Abizaid was commissioned a second lieutenant of infantry upon graduation from the United States Military Academy at West Point, New York, Class of June 1973. He started his career with the 504th Parachute Infantry Regiment, 82nd Airborne Division at Fort Bragg, North Carolina, where he served as a rifle and scout platoon leader. He commanded companies in the 2nd and 1st Ranger Battalions, leading a Ranger Rifle Company during the invasion of Grenada. In 1983, he jumped from an MC-130 onto a landing strip in Grenada and ordered one of his Rangers to drive a bulldozer like a tank toward Cuban troops as he advanced behind it—a move highlighted in the 1986 Clint Eastwood film, Heartbreak Ridge.

Abizaid commanded the 3rd Battalion, 325th Airborne Regiment combat Team in Vicenza, Italy, during the Persian Gulf War and deployed with the battalion in Northern Iraq to provide a safe haven for the Kurds.

▬▬▬▬▬▬▬▬▬▬

» ABOUT THIS TASK: Copy the stretch of the excerpt on Abizaid's military career from "Abizaid commanded the" through "for the Kurds." word for word. The listing that follows comes from a separate source.

▬▬▬▬▬▬▬▬▬▬

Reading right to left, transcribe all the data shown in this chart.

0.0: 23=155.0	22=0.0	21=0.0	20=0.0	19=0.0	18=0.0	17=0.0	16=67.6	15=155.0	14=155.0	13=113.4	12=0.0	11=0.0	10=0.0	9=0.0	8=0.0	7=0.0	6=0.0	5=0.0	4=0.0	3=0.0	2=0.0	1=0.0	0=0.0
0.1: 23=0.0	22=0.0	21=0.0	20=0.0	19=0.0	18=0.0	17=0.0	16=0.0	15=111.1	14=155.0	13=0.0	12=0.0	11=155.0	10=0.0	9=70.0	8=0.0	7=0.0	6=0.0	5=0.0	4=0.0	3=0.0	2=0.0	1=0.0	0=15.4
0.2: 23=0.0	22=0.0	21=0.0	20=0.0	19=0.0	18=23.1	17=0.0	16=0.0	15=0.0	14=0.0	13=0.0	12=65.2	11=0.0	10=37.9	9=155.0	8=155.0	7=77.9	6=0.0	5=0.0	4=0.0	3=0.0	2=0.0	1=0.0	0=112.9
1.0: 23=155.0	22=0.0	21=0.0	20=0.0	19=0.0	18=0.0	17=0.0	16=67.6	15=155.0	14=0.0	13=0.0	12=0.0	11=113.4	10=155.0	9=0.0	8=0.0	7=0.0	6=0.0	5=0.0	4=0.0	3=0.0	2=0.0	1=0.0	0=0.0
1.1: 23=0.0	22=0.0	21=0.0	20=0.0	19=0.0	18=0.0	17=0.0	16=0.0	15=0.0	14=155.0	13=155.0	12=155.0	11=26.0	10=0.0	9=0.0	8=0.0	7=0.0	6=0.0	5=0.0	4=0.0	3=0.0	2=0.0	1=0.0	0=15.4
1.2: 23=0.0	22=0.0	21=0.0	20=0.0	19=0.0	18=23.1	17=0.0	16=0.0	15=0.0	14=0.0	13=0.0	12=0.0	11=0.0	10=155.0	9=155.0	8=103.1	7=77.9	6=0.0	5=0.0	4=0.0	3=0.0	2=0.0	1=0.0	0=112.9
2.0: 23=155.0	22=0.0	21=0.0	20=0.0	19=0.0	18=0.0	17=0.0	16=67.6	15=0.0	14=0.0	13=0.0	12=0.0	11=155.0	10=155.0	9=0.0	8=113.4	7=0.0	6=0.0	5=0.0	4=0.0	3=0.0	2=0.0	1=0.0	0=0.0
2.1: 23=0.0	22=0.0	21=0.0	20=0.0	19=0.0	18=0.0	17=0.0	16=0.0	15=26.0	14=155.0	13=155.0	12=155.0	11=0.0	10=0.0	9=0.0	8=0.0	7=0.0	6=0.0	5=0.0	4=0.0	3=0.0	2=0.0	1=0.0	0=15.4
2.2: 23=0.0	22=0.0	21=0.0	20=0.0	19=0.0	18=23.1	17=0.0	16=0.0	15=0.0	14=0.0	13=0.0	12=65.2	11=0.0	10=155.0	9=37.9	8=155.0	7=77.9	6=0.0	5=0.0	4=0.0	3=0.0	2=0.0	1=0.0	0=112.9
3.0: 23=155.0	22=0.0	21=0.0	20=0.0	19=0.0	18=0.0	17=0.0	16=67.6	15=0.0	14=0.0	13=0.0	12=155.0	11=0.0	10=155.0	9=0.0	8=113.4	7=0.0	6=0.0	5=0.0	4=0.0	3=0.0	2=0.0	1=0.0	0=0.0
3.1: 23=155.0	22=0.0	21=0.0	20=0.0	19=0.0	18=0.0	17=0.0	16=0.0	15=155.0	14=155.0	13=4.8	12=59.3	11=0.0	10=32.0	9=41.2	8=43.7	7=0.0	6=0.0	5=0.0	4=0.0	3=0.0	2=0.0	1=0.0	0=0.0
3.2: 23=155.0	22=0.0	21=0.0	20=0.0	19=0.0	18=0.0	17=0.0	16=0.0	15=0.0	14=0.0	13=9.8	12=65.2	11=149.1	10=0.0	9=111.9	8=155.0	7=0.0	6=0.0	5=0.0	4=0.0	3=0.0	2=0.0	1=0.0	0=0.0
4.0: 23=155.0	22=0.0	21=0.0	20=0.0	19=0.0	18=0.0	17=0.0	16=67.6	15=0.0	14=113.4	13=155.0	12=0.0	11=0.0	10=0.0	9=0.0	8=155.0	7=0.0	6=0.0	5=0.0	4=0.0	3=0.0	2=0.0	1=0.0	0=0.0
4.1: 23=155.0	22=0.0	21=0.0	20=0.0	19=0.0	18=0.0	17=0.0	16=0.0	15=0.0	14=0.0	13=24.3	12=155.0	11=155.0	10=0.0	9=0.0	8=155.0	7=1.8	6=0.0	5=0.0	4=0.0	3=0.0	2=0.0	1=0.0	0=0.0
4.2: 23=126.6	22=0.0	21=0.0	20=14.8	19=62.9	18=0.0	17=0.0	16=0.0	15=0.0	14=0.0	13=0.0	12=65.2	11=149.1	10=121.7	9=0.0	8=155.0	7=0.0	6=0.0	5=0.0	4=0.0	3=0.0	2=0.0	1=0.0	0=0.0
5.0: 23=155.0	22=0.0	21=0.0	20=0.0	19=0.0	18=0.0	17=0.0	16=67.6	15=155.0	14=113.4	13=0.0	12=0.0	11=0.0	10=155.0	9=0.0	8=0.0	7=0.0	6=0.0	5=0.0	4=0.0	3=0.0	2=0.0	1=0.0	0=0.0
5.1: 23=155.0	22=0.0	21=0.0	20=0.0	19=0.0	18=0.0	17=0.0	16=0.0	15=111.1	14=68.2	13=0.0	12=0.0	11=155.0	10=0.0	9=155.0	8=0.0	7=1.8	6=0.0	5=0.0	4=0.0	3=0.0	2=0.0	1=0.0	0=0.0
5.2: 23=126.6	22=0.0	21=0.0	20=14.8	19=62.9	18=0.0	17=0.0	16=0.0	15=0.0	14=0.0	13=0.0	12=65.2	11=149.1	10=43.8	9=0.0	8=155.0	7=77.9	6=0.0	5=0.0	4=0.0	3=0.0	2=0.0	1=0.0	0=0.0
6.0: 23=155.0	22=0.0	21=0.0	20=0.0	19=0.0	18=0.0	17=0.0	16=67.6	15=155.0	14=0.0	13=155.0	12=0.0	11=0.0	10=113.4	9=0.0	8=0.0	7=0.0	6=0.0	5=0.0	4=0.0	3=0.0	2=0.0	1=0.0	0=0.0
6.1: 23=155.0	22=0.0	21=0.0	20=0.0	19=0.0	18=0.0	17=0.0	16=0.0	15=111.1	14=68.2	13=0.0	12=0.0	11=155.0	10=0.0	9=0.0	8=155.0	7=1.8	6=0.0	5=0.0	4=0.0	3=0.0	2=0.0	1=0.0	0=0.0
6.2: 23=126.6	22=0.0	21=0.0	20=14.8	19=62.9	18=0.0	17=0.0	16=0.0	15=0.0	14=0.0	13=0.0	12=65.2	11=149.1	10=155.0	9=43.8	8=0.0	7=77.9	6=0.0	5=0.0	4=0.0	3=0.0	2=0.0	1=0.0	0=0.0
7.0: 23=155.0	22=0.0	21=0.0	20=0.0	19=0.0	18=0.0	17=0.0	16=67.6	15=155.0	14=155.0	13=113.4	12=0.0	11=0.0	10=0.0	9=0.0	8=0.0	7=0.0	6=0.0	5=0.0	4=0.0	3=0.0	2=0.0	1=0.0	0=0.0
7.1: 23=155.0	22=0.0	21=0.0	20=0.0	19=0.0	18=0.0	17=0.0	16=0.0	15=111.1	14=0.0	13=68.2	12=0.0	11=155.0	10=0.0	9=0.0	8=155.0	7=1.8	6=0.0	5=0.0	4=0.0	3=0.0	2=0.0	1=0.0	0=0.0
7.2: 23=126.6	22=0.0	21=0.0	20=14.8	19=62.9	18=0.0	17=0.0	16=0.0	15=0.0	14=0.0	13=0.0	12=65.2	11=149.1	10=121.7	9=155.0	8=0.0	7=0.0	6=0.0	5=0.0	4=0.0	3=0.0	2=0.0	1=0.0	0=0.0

▬▬▬▬▬▬▬▬▬▬

» WORKED SOLUTION:
Abizaid commanded the 3rd Battalion, 325th Airborne Regiment combat Team in Vicenza, Italy, during the Persian Gulf War and deployed with the battalion in Northern Iraq to provide a safe haven for the Kurds.